Distribution-dependent Generalization Bounds for Tuning Linear Regression Across Tasks
Balcan, Maria-Florina, Goyal, Saumya, Sharma, Dravyansh
Modern regression problems often involve high-dimensional data and a careful tuning of the regularization hyperparameters is crucial to avoid overly complex models that may overfit the training data while guaranteeing desirable properties like effective variable selection. We study the recently introduced direction of tuning regularization hyperparameters in linear regression across multiple related tasks. We obtain distribution-dependent bounds on the generalization error for the validation loss when tuning the L1 and L2 coefficients, including ridge, lasso and the elastic net. In contrast, prior work develops bounds that apply uniformly to all distributions, but such bounds necessarily degrade with feature dimension, d. While these bounds are shown to be tight for worst-case distributions, our bounds improve with the "niceness" of the data distribution.
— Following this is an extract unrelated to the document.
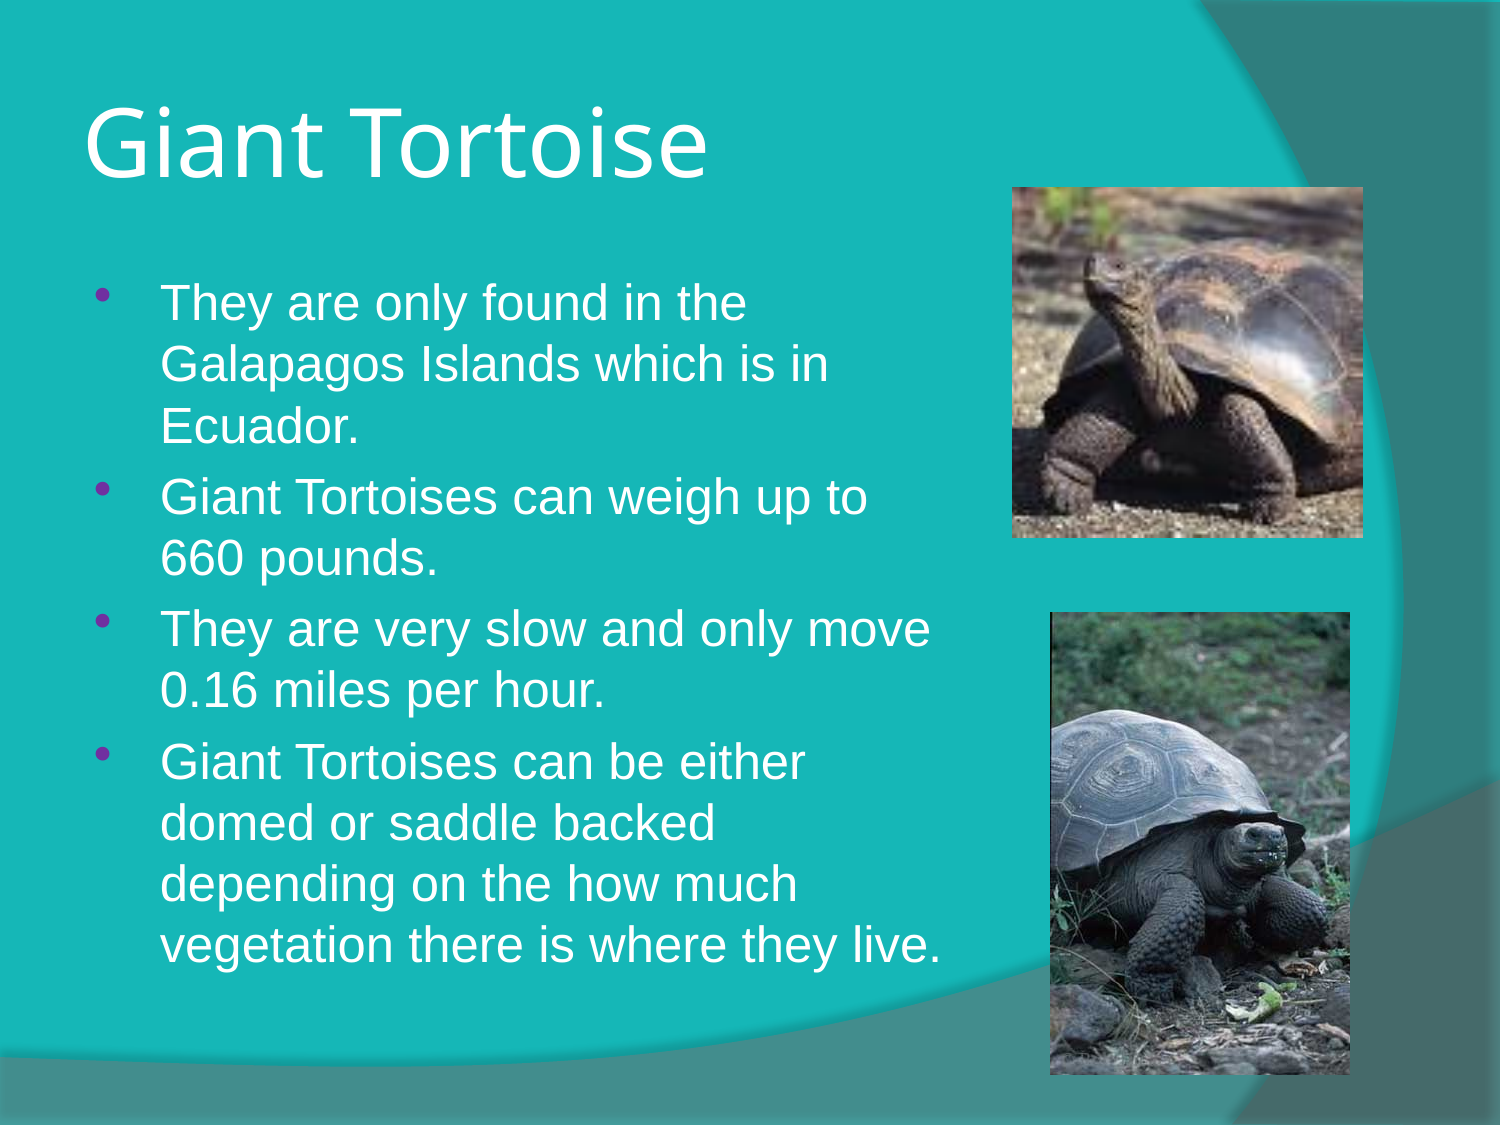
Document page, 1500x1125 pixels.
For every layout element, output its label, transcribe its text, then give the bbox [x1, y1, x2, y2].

Concretely, we show that under additional assumptions that instances within each task are i.i.d. draws from broad well-studied classes of distributions including sub-Gaussians, our generalization bounds do not get worse with increasing d, and are much sharper than prior work for very large d. We also extend our results to a generalization of ridge regression, where we achieve tighter bounds that take into account an estimate of the mean of the ground truth distribution.